Delivery Confirmation
Once the shards have been 'sent', peers who were aware of the underlying mechanism of scuttlebutt questioned whether this was an honest statement. While the messages may have published to your local log / database, this does not mean that the messages have left the source computer.
Peers stated that this was misleading and / or obfuscating of reality. There is no guarantee the shard has actually left your computer and this inevitably would prove to be problematic.
Peers expressed a desire for, at the bare minimum, some kind of sync indicator to be shown when disconnected from other peers / offline in order to ensure that the app doesn't mislead you into believing a shard has left your computer when it actually hasn't.

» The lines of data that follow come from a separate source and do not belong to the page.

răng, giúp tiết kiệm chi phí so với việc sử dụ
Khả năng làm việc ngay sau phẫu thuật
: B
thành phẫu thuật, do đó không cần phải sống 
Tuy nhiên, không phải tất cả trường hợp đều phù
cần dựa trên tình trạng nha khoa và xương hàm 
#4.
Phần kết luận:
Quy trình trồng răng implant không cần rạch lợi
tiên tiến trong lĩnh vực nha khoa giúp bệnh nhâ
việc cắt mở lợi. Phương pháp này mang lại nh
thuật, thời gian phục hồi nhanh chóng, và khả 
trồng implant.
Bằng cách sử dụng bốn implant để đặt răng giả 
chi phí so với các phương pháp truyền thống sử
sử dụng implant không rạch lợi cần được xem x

Peers also expressed a desire for a confirmation that the shard has been delivered and received.
Push or Pull?
One peer suggested Dark Crystal lends itself more strongly to push notifications, rather than pull-based notifications.
In the case where a request has been sent for a shard to be returned to the originator, there is no clear indicator to the shard custodian that a request has arrived. The custodian must go searching for this information. While this was conceived of by the developers as as a strength (the onus is on the originator of the secret to actively contact their custodians to request the return of the shard), to one peer this seemed counter-intuitive.
This peer stated that due to the importance of the request, it makes sense that the custodians are notified immediately that their trusted contact is in need of their secret. Its a clear indicator to trusted contacts that either the request is genuine, or the identity of the secret originator has been compromised. In both cases it is possibly better for all parties involved to be notified of this sooner rather than later. This approach has merit. Technically it needs further consideration by the team as it runs counter to the 'pull-based' nature of Scuttlebutt.
Consent
Several peers raised the issue that currently there is no consent mechanism whereby a potential custodian of the shard can be asked if they want to actually are willing to be a custodian.
In a recent podcast about Dark Crystal, Cory Doctorow raised a possible threat model that the project faces, whereby those that are implicated in being custodians of a secret are potentially under threat from an attacker seeking to reveal that secret. This is incredibly problematic if the custodian is not a willing party in this arrangement. A clear consent mechanism is an important / necessary feature in order to ensure this application behaves up to the ethical standard to which we hold ourselves and doesn't implicate people unknowingly or unwillingly into potentially dangerous situations.
This has been a discussion throughout the process and the team is well aware of consent as a core component of the application. It was screened out in the initial implementation as it was felt by the team that it was more important to build a working prototype, and the mechanism for obtaining consent warranted further research and discussion.